I didn’t exactly fold like an unstarched shirt. My reaction is mostly anger. Yes, I cried and cried with my daughter and almost cried at the funeral “home” when I heard my brother say in a crying, broken voice, “bye, mommie, i love you, my mommie” and it makes me cry now becuase I understand that loss. Mommie is just that always – a confidant, a spy, an encourager and defender, a gatherer and bringer of hot, tasty snacks. I’m glad I told her everything I needed to, even if I thought she might not have listened, but I knew she always heard. So, that’s lost. The door is closed. I miss it even though that hasn’t been our relationship for thirty years.

Day Two – Reaction and Review

Some hours have passed since I’ve written this. The reactions I’ve gotten from “friends” is like so:

Crazed Ex-Wife: “Some people can suffer grief, depression and life-changing events without being abusive.” This was a text in response to my not wanting to go out a buy a Christmas tree 24 hours after my mother kicked. I also begged for her to leave me alone. Instead, she called me, taunted me and sent me 40+ text messages over the course of Sunday. Stupid git.

Horny Polack: “Yeah, that’s a shame. I’m getting my tires rotated right now (on his 2007 Mercedes SUV) – can I call you next week?” Saved this fucker’s life twice. Twice. Yeah, you can call me. Prick.

Neurotic Artist Friend: “Now’s not a really good time for me. I’m having a really bad day (which is every other day, by the way and sometimes twice a day, though I’m not sure how that’s possible -ed) and I need some space. Not a good time to talk to me.” Maybe so, but a good time to reconsider chemical therapy. God.

Brother: ” ” No, that’s not a typo.

C: In essence, “I’m devasted by your devastation, but I’m here for you.” And she was. All day, all night, in my car, in the death room, at the Funereal Home, all in spirit, sensing, somehow magically, where I was and what I needed to hear, testing, feeling for the disturbance in The Force. Telling me gentle, funny stories, waiting for me to be composed enough to say the word that choked me. Leaving the door wide open and not waiting. No voice mail. Every text answered with a text. Every call returned. All her words carefully considered, weighed, real. Altruistically, without any sense of obligation – a pure soul, acting out of the best motives. A guardian angel, an artist of the soul, a true friend showing true love. I can never repay her kindness adequately. She alone, though this, is an inspiration. Since she believes in G-d, I have to assert that God should bless her mightily and us humans will do the rest. And die trying. Promise.

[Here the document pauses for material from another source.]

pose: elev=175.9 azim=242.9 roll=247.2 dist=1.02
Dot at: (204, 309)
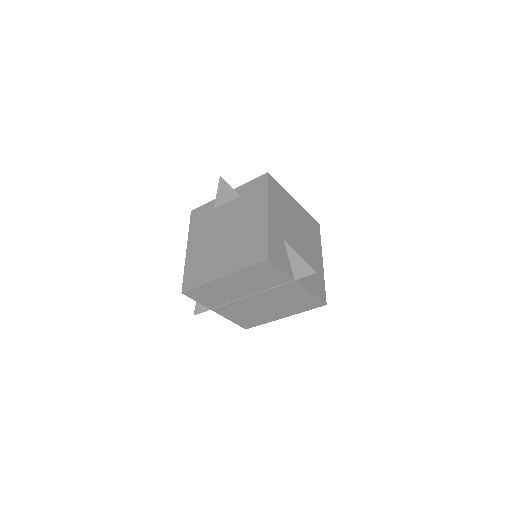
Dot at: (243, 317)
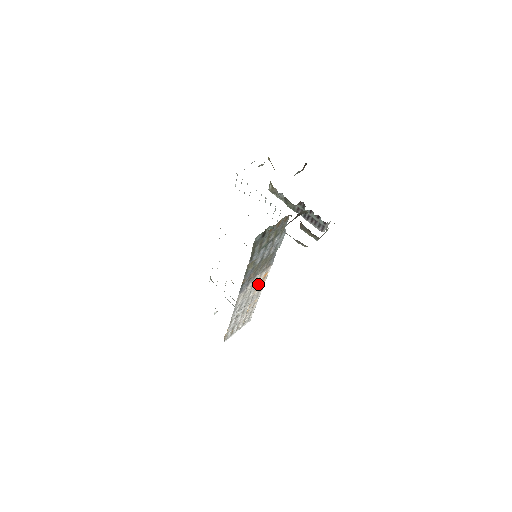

M: Thanks for that call back after your complaint. Thanks for making me feel guilty about asking you to talk to me via text and two messages. Yeah, that’s not really what I call support. Maybe death frightens you: I know it frightens me. Maybe I frighten you – take heart as you’re not the only one. So, I chalk it up to you needing to have even more distance than you’ve already orchestrated. You got it. Okay – I’m really pissed at you. Hope you can take it in that spirit rather than a total condemnation. I forgive those who know not what they do, being that I’m an arrogant ass and all.

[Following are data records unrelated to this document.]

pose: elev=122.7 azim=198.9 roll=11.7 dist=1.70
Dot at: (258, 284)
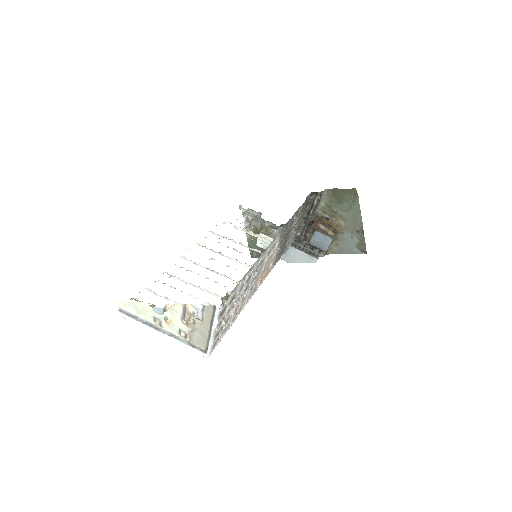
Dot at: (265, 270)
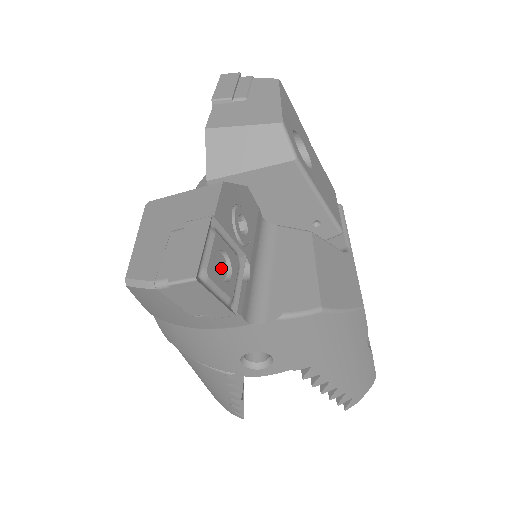
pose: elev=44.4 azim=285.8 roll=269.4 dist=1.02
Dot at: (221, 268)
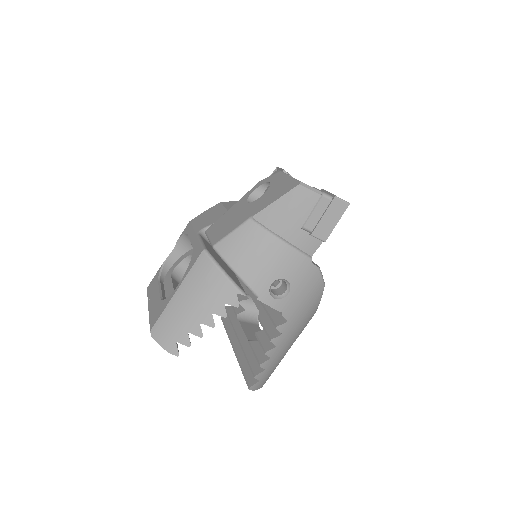
Dot at: occluded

P, R, et al: Your day will come. Lowlifes. “Too bad, but she was old, right?”

Rudi: I hardly know you and you’re a work-mate but, next to C, you’ve been supportive and helpful and real, especially with the painful relation of the stories about your own mother’s cancer death. You are a good person and I thank you for checking on me when you really didn’t have to.

Shel: You don’t read this blog but you’ve supported me in your angelic way, with hugs, kisses, sobs and tears. You are simply the best and I love you very much. Through you, I’ve inherited the understanding of the love a parent has for a child and vice versa. I can only hope to be the parent to you that my Mom was to me.

So, the whole point of this blog entry is this: Like Kirk, we all die alone. Sometimes, we live alone, too, except for the few gems that make it not so alone-y. Once you’re dead, those who remain may suffer. It is, after all, the human condition.